Given these issues in grouping, in this case arising from the peculiarities of taxonomic names, some time ago I began to explore applying Levenshtein distance to parts of words rather than their whole. This is one of many ideas I would love to revisit despite the pretty crazy results you can see here when breaking the words into five character segments beginning, middle and end.
This issue relates back to the earlier issue of taxonomic name similarity. See slide 5 with its list of family and sub-family names. Sometimes the same root is used for both taxonomic levels; Curculionidæ and Curculioninæ for example, they are distinct terms.
And to conclude with a few more wrinkles to think about:
1 - the OCR is correct. It has accurately rendered a typo in the original.
2 – there is no genus Pioa, so by reference to say the Catalog of Life we know it is wrong
3 – but here man has become insect, both Homo and its mis-OCRed variant Homa are valid genera so it is more difficult to pick up the mistake
4 – but which one is the butterfly and which the heather, and should I mention that other favourite overloaded name: Bacillus, a genus of stick insect or are we talking about bacteria?
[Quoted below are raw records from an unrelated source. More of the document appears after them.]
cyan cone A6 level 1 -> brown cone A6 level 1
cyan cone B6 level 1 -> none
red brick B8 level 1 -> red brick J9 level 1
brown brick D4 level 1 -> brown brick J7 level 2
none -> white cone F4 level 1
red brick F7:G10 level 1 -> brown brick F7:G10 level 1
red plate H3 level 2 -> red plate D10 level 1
Context can assist, whether through collocation or other methods. There are many examples I could cite, such as the cichlids of Lake George; putting Lake Geoirge into a gazetteer I got ten townships in the US and Canada all called Lake George, I did not get the lake in Uganda and its associated metadata. Let’s talk semantic web shall we?
There are so many wonderfully challenging edge cases to explore!
Therefore, I suggest that the wrinkles mean we have to look beyond named entity recognition techniques and draw on:
concept extraction – I have done work in this area
sentiment analysis – not done anything here, but I can see how to apply the techniques
and possibly other areas too – but one step at a time!